Mayor Disappointed at Slight Increase of TAT for Counties

April 29, 2014, 1:46 PM HST · Updated April 30, 10:30 AM

By Dave Smith and David Kvasnicka

The Hawaii Legislature. Courtesy file photo.

The Hawaii Legislature. Courtesy file photo.

The Hawaii Legislature has today voted to slightly increase the portion of the state’s transient accommodation tax given to the counties.

House Bill 1671 boosts the counties’ portion of the TAT, also known as the hotel room tax, to $103 million from $93 million for the fiscal year beginning July 1, 2014.

That’s until  June 30, 2016, after which the portion thereafter reduces back down to $93 million per year.


The bill allocates the TAT funds as follows: “Kauai county shall receive 14.5%, Hawaii county shall receive 18.6%, city and county of Honolulu shall receive 44.1%, and Maui county shall receive 22.8%.”

That makes Maui’s share of the money $23.5 million for next year.

The counties have argued that increasing TAT revenues mean more tourists to Hawaii which require greater county services in the form of public safety and infrastructure needs.

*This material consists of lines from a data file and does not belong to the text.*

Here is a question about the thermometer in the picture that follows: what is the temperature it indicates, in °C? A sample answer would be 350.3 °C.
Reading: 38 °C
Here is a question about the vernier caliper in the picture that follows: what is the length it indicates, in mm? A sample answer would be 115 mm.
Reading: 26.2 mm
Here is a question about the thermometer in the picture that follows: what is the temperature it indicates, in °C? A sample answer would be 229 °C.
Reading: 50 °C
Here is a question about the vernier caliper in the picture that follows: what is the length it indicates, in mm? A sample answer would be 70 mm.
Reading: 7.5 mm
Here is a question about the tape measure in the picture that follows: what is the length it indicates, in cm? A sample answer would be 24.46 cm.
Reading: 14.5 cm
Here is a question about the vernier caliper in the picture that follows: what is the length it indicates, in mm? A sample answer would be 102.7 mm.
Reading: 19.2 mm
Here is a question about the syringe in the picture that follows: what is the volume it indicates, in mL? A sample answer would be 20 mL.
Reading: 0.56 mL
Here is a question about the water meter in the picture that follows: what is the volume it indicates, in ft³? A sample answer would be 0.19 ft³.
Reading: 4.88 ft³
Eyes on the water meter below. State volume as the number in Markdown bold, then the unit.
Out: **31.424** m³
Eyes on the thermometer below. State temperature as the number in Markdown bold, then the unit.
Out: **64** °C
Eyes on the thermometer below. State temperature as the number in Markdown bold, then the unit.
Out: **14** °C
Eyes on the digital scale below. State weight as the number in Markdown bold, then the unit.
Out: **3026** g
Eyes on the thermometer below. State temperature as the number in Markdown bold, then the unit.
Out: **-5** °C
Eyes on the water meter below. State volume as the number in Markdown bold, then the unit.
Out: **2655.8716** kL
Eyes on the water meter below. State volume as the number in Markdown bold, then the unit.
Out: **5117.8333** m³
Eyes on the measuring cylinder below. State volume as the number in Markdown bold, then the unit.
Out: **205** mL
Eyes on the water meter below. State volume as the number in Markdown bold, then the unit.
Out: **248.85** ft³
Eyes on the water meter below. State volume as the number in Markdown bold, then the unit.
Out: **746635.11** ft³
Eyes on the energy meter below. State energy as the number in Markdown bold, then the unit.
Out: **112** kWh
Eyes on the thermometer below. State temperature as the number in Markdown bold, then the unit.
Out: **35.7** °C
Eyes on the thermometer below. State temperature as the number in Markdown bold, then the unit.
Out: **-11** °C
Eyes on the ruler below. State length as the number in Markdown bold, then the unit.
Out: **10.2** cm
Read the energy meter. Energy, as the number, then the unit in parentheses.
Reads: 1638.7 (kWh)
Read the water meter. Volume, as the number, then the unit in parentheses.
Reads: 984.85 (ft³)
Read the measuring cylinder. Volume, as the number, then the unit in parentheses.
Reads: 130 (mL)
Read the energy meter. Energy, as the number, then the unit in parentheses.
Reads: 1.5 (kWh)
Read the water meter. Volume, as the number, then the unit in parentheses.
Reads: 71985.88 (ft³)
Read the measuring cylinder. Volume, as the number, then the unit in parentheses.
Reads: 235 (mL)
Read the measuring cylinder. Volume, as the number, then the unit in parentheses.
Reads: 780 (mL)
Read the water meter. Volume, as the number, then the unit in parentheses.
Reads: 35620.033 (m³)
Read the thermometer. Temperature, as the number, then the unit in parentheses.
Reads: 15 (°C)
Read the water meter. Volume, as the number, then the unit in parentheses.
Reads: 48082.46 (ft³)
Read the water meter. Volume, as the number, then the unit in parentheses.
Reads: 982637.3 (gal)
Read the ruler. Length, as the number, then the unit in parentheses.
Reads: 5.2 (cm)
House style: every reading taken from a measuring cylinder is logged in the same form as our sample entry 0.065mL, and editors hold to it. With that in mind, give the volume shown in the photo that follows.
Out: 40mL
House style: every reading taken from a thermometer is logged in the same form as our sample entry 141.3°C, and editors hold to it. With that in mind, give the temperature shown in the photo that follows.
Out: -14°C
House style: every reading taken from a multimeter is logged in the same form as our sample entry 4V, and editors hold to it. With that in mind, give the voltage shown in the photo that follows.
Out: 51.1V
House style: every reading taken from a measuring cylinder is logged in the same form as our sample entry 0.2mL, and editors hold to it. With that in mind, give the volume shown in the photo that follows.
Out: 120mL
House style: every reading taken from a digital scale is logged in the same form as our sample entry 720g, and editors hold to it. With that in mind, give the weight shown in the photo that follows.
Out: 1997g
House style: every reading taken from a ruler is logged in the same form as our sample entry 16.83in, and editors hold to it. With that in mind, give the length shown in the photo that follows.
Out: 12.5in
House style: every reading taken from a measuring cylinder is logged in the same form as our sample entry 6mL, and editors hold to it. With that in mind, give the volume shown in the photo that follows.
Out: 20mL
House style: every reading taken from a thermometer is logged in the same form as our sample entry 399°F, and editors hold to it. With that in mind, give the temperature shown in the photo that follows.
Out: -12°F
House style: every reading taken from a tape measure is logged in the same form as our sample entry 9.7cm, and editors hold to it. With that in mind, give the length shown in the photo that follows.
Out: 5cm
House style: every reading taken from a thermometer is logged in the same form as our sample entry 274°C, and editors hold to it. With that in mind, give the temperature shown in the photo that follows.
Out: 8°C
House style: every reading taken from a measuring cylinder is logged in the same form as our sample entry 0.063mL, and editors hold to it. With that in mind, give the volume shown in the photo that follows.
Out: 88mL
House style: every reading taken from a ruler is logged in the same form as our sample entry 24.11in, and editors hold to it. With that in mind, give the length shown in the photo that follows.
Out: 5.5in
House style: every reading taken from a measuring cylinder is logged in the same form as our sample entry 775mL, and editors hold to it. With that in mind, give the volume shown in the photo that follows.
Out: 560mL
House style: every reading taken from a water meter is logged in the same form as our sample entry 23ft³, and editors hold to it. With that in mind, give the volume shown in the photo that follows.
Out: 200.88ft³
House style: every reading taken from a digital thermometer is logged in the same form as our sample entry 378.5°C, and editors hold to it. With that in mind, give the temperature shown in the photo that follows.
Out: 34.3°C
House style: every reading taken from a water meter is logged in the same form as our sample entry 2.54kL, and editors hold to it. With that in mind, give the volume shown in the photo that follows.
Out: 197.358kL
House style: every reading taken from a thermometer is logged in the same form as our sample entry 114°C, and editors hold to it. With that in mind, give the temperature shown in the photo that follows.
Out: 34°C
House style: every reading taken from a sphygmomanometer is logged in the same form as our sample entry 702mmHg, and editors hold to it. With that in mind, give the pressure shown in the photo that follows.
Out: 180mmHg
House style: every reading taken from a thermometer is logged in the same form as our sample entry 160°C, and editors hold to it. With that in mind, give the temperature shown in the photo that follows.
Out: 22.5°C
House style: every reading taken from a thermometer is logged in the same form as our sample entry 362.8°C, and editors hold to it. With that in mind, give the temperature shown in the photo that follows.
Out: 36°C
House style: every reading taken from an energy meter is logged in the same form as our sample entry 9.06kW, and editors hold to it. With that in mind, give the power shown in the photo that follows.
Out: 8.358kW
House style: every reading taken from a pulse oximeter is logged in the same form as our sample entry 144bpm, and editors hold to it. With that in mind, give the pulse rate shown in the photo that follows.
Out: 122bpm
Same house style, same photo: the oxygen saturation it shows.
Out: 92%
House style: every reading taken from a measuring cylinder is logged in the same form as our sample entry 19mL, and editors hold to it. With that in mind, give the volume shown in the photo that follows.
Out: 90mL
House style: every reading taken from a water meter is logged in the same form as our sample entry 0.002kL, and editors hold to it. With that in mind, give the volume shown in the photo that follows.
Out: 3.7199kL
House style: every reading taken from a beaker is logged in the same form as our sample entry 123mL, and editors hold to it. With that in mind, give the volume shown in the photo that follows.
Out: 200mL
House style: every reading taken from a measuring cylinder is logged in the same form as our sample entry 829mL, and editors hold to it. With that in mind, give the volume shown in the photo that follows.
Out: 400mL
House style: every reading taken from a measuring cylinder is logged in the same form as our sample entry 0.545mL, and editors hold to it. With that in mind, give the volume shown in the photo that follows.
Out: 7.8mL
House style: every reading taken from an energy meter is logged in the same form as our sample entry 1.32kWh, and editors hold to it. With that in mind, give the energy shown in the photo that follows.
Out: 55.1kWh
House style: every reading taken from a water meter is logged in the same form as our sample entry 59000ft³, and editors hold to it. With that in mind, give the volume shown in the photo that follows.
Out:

“Personally, the news about the TAT was highly disappointing to me,” said Mayor Alan Arakawa. “My staff and I have had dozens of face-to-face meetings with state legislators here and on Oahu, even before the start of the session, to lobby our position.

“These really are county monies and should go towards paying for the wear and tear our islands endure when you host millions of visitors every year. This amount is below even the minimum that we thought we would get. The other county mayors and I all strongly supported removing the cap completely and still do.”

Arakawa added that with the extra TAT money and “creative cuts” from the County Council, the need for a property tax increase for fiscal year 2015 should be eliminated. Meanwhile, the chair of the council’s budget and finance committee, Mike White, proposed that property taxes should be lowered to maintain “revenue-neutrality” due to increasing property values on Maui.

Before being capped at $93 million, the counties had previously received a combined 44.8% of TAT revenues, which for the next fiscal year would have amounted to an estimated $165 million.

Legislative leaders said in response to lower projections from the Council on Revenues, Gov. Neil Abercrombie’s budget request was trimmed by $65.7 million for the upcoming fiscal year.

Budget and other bills approved by the Legislature will still require the governor’s signature.